Ketua Keluarga Besar Sumatera Barat, M. Al Ichsan mengatakan rencananya aksi itu akn digelar pada Senin (13/1/2020). Namun atas sejumlah pertimbangan, aksi itu ditunda.
"Kami memohon maaf dengan kerendahan hati, kepada seluruh pihak. Bahwa aksi damai yang akan direncakan besok, diundur atau ditunda," katanya, Minggu (12/1/2020).
Ichsan beralasan penundaan aksi lebih kepada faktor untuk menjaga Batam aman dan kondusif. Selain itu, mereka juga mengantisipasi aksi itu ditunggangi kepentingan oknum yang tidak bertanggung jawab.
Menurut dia, jika aksi unjuk rasa tetap digelar, dikhawatirkan akan mempengaruhi pertumbuhan ekonomi Batam yang saat ini terpuruk.
"Apabila dilaksanakan, akan berdampak pada Batam. Selain itu, juga berdampak tidak baik terhadap organisasi Minang di Batam," katanya.
Sementara, Ketua Gema Minang Batam, Antoni Lendra menyebutkan, Batam saat ini masuk dalam tahun politik. Dia tak ingin aksi tersebut nanti dimanfaatkan dan ditunggangi pihak tak bertanggung jawab.
"Jangan sampai aksi itu ditunggangi untuk kepentingan tertentu," kata pria yang kerap disapa Boni itu.
Baca: Di Permukiman Warga, Kenapa Polsek Batuaji Tak Menindak Gelper Berbau Judi Merlion Spurgame?

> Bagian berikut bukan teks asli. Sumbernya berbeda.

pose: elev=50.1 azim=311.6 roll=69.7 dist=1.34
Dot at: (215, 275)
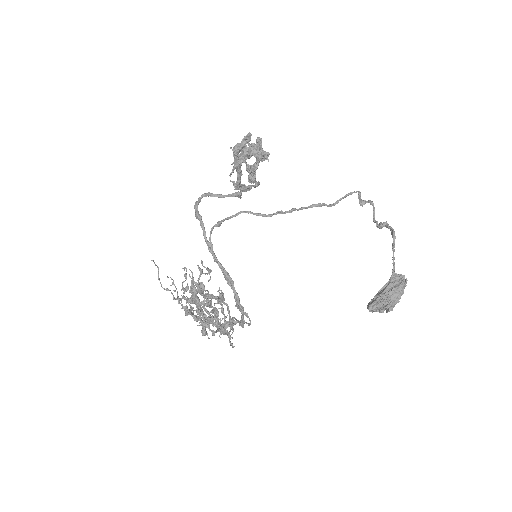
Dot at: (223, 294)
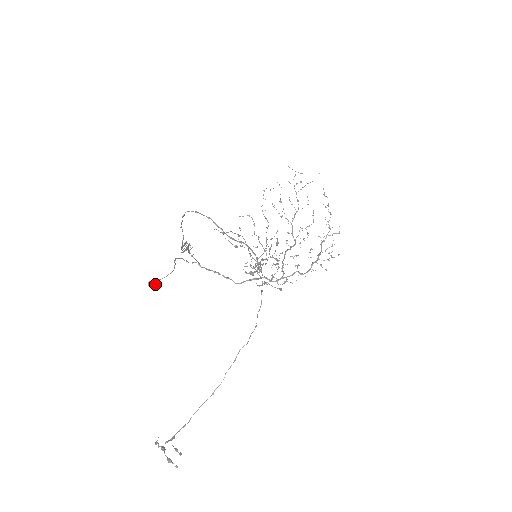
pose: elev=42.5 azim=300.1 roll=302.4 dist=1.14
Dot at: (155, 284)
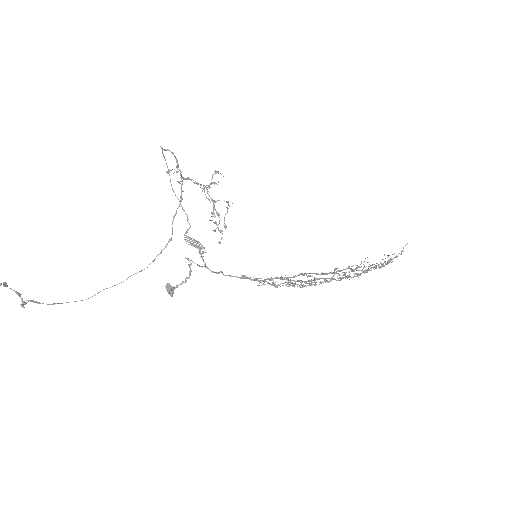
Dot at: (169, 285)
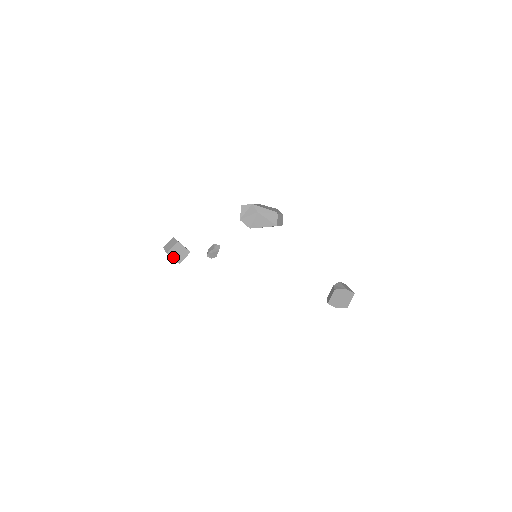
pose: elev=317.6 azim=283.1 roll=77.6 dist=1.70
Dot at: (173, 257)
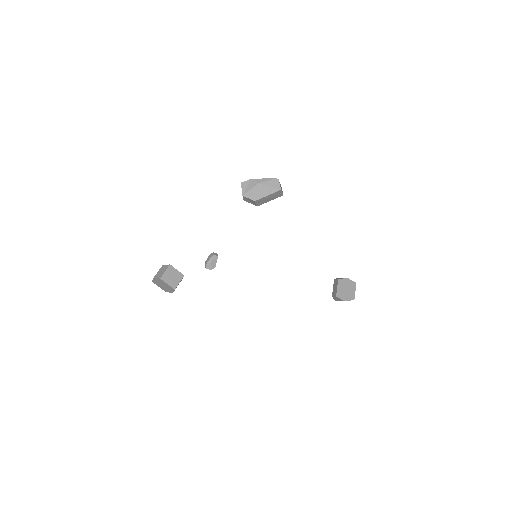
Dot at: (167, 282)
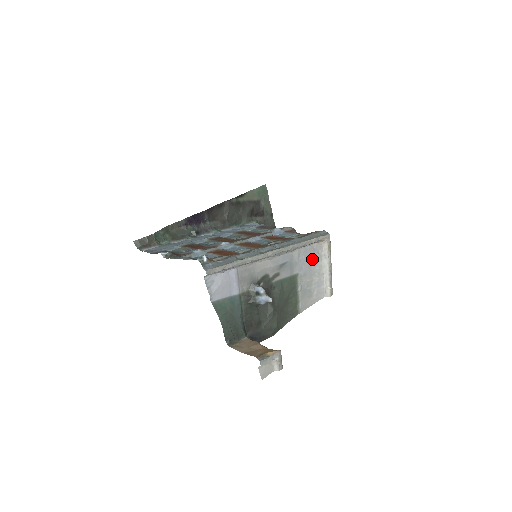
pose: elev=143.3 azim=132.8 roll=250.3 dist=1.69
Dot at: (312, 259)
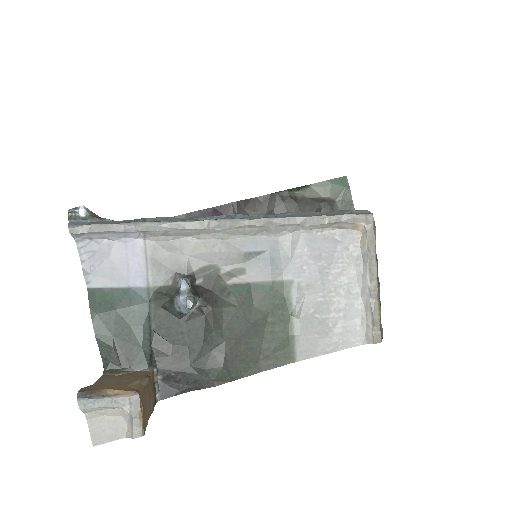
Dot at: (330, 259)
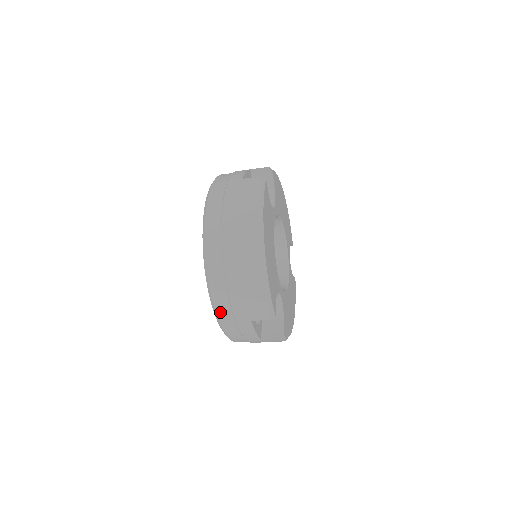
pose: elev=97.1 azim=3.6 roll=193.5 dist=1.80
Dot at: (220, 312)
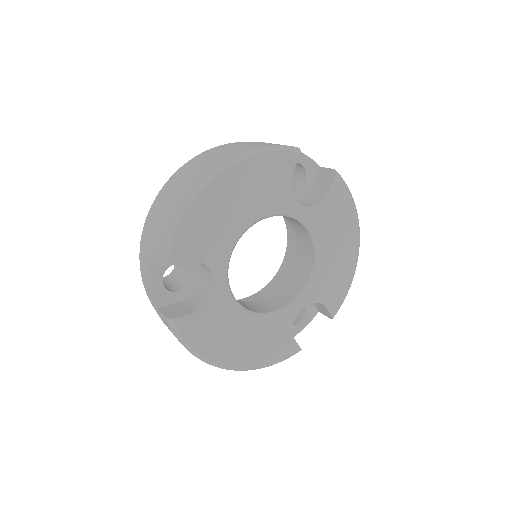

Bendahara Umum Gema Minang Batam, Amri Piliang mengakui kalau penundaan unjuk rasa itu membuat sejumlah pihak kecewa. Namun, dia berharap tidal ada kata-kata atau fitnah terhadap dibatalkannya aksi unjuk rasa tersebut.
"Kita sudah sampaikan ke ormas, OKP dan LSM yang akan ikut, bahwa aksi besok ditunda hingga waktu yang belum bisa ditentukan," ucapnya.
Unjuk rasa terhadap gelper yang diduga berbau judi yang berada di lingkungan masyarakat itu, akan digantikan dengan menyurati Wali Kota, DPRD dan pihak terkait.
"Kita akan tetap perjuangkan. Kita akan surati Walikota, DPRD, untuk menindak lanjutinya. Tapi, jika tidak ada tindakan, kita akan tetap turun ke jalan," kata Amri.